Please retype the records below exactly, from the first line down to and including the line with "18 septembre).".
──────── GIVEN RECORDS ────────
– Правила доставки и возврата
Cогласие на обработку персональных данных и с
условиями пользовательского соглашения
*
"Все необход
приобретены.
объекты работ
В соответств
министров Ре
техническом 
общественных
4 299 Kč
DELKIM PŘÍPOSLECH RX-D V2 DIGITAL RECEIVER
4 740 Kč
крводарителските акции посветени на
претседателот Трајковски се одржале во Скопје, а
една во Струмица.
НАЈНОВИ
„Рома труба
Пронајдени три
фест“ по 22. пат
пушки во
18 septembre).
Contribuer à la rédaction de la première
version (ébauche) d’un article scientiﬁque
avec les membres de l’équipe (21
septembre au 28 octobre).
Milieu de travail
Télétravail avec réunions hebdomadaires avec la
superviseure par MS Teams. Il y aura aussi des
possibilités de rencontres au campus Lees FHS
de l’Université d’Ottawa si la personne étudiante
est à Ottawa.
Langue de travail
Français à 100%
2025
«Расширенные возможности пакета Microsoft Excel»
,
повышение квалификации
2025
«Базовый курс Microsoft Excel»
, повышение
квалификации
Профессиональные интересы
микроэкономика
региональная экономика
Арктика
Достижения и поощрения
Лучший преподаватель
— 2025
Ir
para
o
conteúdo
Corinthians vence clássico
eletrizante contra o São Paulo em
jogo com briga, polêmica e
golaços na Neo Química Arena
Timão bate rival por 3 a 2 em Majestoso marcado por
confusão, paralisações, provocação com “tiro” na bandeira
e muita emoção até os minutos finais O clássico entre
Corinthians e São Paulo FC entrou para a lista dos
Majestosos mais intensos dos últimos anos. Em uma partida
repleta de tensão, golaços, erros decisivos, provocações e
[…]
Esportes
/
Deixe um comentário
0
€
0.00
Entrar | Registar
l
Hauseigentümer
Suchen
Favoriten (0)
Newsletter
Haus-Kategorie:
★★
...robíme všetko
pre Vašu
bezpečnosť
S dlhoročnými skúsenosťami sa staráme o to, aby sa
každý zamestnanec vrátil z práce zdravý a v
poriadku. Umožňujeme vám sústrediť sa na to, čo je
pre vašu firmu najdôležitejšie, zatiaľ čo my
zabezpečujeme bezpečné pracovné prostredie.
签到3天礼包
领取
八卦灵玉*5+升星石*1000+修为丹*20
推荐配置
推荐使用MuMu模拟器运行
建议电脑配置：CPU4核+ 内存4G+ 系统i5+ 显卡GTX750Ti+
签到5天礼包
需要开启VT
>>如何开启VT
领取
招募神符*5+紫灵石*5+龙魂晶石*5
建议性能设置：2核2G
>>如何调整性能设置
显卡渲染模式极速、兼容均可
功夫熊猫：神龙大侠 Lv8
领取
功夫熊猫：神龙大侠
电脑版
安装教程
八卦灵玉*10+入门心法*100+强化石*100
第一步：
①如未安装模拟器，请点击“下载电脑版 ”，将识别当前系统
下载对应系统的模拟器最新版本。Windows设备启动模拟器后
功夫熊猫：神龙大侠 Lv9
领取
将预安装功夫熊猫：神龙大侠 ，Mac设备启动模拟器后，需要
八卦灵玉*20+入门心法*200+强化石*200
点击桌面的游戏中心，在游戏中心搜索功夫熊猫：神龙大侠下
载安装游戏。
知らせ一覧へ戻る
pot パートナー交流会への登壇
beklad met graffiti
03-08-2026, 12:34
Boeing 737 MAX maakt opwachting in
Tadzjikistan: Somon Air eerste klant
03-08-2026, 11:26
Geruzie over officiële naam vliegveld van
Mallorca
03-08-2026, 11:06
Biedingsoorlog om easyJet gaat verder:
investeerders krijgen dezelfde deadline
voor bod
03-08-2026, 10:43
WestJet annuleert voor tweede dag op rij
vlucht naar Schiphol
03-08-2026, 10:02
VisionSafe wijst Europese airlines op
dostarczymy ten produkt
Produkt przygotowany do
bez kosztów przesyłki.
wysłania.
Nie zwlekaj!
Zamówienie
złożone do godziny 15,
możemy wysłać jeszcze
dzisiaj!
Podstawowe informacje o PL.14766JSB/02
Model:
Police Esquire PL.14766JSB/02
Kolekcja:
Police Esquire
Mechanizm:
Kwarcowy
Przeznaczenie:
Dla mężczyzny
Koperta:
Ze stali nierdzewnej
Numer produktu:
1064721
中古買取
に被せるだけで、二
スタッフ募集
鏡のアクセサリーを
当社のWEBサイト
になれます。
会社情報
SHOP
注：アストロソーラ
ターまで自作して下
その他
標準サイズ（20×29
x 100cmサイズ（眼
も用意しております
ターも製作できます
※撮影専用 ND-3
────────
:: SOLUTION TO THIS EXERCISE ::
– Правила доставки и возврата
Cогласие на обработку персональных данных и с
условиями пользовательского соглашения
*
"Все необход
приобретены.
объекты работ
В соответств
министров Ре
техническом 
общественных
4 299 Kč
DELKIM PŘÍPOSLECH RX-D V2 DIGITAL RECEIVER
4 740 Kč
крводарителските акции посветени на
претседателот Трајковски се одржале во Скопје, а
една во Струмица.
НАЈНОВИ
„Рома труба
Пронајдени три
фест“ по 22. пат
пушки во
18 septembre).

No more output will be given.